Higher education strategy takes another step forward

Chad is implementing a two-year national strategy for higher education, scientific research and vocational training launched in 2021 with the aim of increasing the number of students in higher education and of linking human resource development programmes with the labour market.

The last step in this direction was announced on 20 September by the OPEC Fund for International Development which provided an US$11 million loan to Chad to support Phase 2 of the (i)Institut Nationale des Sciences et Technique d’Abéché(/i) (INSTA), or Abéché National Institute of Science and Technology.

An inclusive quality education is the cornerstone of social and economic development. Better and sustainable infrastructure, including higher quality housing, academic and social facilities, will allow students to focus on their studies and education.

“We are pleased to support Chad’s development ambitions in the education sector and [to promote] Sustainable Development Goal 4 – quality education,” the OPEC Fund Director-General Dr Abdulhamid Alkhalifa was quoted as saying at the signing of the loan agreement in Vienna, Austria.

The INSTA project is in line with the 2019 report Vision 2030, the Chad we want, which called for dealing with deficits in access to education and encouraged initiatives to revitalise scientific, technological and vocational training in order to reduce youth unemployment and match the country’s specific developmental needs.

INSTA project

The INSTA Project aims to increase Chad’s research output and to mitigate the shortage of competent biomedicine professionals in hospitals, health centres and colleges of medicine.

The project will include the expansion of the institute’s facilities and allow an extra 600 students each year to complete a comprehensive education in technical sciences and biomedicine.
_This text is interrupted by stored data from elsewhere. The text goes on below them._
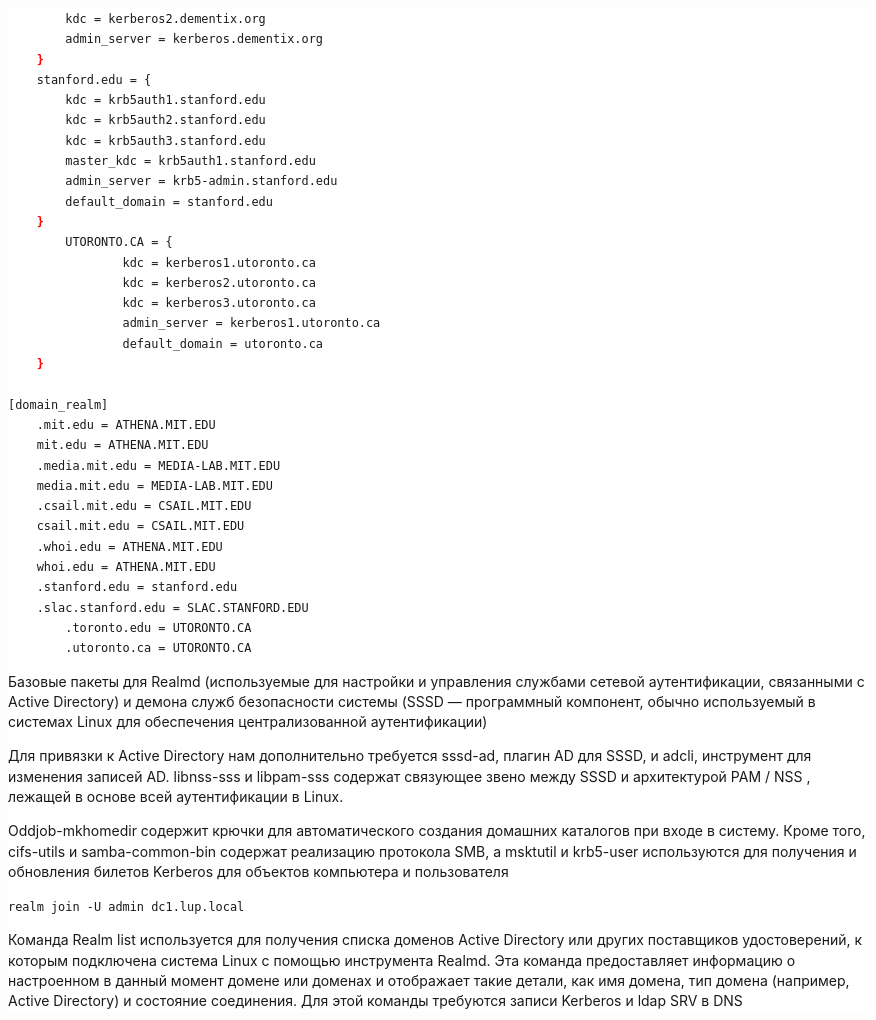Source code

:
 ```bash
		kdc = kerberos2.dementix.org
		admin_server = kerberos.dementix.org
	}
	stanford.edu = {
		kdc = krb5auth1.stanford.edu
		kdc = krb5auth2.stanford.edu
		kdc = krb5auth3.stanford.edu
		master_kdc = krb5auth1.stanford.edu
		admin_server = krb5-admin.stanford.edu
		default_domain = stanford.edu
	}
        UTORONTO.CA = {
                kdc = kerberos1.utoronto.ca
                kdc = kerberos2.utoronto.ca
                kdc = kerberos3.utoronto.ca
                admin_server = kerberos1.utoronto.ca
                default_domain = utoronto.ca
	}

[domain_realm]
	.mit.edu = ATHENA.MIT.EDU
	mit.edu = ATHENA.MIT.EDU
	.media.mit.edu = MEDIA-LAB.MIT.EDU
	media.mit.edu = MEDIA-LAB.MIT.EDU
	.csail.mit.edu = CSAIL.MIT.EDU
	csail.mit.edu = CSAIL.MIT.EDU
	.whoi.edu = ATHENA.MIT.EDU
	whoi.edu = ATHENA.MIT.EDU
	.stanford.edu = stanford.edu
	.slac.stanford.edu = SLAC.STANFORD.EDU
        .toronto.edu = UTORONTO.CA
        .utoronto.ca = UTORONTO.CA
```



Базовые пакеты для Realmd (используемые для настройки и управления службами сетевой аутентификации, связанными с Active Directory) и демона служб безопасности системы (SSSD — программный компонент, обычно используемый в системах Linux для обеспечения централизованной аутентификации)

Для привязки к Active Directory нам дополнительно требуется sssd-ad, плагин AD для SSSD, и adcli, инструмент для изменения записей AD. libnss-sss и libpam-sss содержат связующее звено между SSSD и архитектурой PAM / NSS , лежащей в основе всей аутентификации в Linux.

Oddjob-mkhomedir содержит крючки для автоматического создания домашних каталогов при входе в систему. Кроме того, cifs-utils и samba-common-bin содержат реализацию протокола SMB, а msktutil и krb5-user используются для получения и обновления билетов Kerberos для объектов компьютера и пользователя

`realm join -U admin dc1.lup.local`

Команда Realm list используется для получения списка доменов Active Directory или других поставщиков удостоверений, к которым подключена система Linux с помощью инструмента Realmd. Эта команда предоставляет информацию о настроенном в данный момент домене или доменах и отображает такие детали, как имя домена, тип домена (например, Active Directory) и состояние соединения. Для этой команды требуются записи Kerberos и ldap SRV в DNS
In Phase 2, six student dormitories and a canteen will be constructed and equipped, complementing other facilities, including a 1MW solar energy station.

Phase 1 of the INSTA project was also co-financed by the OPEC Fund and is currently in the final stages of implementation. It includes the construction and equipment of academic facilities.

“The low supply of science and technology skills is particularly acute,” was stated in the 2019 report, Chad – Skills development for youth employability project.

In Chad, the problems of higher education and research relate to the quantitative and qualitative shortage of university lecturers, training that does not align to the job market, the massification of the workforce in the face of lacking infrastructure and equipment, the low development contribution of research performed, the weak capacity of university governance and the glaring lack of digital technologies, thus preventing the promotion of teaching face-to-face and-or online.

Challenges facing science education

Professor Juma Shabani, the director of the Doctoral School at the University of Burundi and the former director of development, coordination and monitoring of UNESCO programmes with a special focus on Africa, told University World News: “The importance of enhancing science education is justified by the need for Chad to train a critical mass of qualified human resources in science and technology and to promote quality scientific research in order to contribute effectively to the implementation of sustainable development goals at the national level.”

Expanding further, Abdelwahid Mahamat Foye Ilias, IT system analyst at Chad Innovation Hub, told University World News: “The enhancement of science education within the higher education system in Chad is a must.

“Hence, our ‘old’ higher education system consisting of traditional courses that we use to offer has to be reviewed and, this time, the lights must be on improving science education in almost every field of study, starting with the ICT sector,” said Ilias.

He added that, because of the uncertainty associated with change, it should be introduced over a period of two to three years.

“To promote the development of the higher education system in Chad, the responsible ministry must seek to understand how the world is communicating knowledge now, and not just stick to the traditional way of teaching.

Students must be given “competence-driven” subject combinations and, by doing so, we should come out with specialised graduates in various fields, Ilias indicated.

Shabani suggested that, to meet higher education challenges, the government of Chad should invest in the development of ICT infrastructure to promote the use of online teaching and video-conferencing platforms, especially in order to involve regional and international experts in teaching and research and to ensure sustainable access to virtual libraries and laboratories.

Shabani’s suggestion is supported by Chad’s Vision 2030 which stated that improving access to ICT will significantly contribute to the country’s development. Innovations supported by ICT are numerous and concern key sectors of the economy.”

Statistics showed that, out of Chad’s population of about 17.2 million, only 2,237,932 (13%) have access to the internet.

In addition, Chad is ranked by Trading Economics at 178th position out of 195 countries when it comes to internet speed.

Chad is ranked at 195th position out of 233 countries when it comes to data cost, according to worldwide 2022 mobile data pricing report.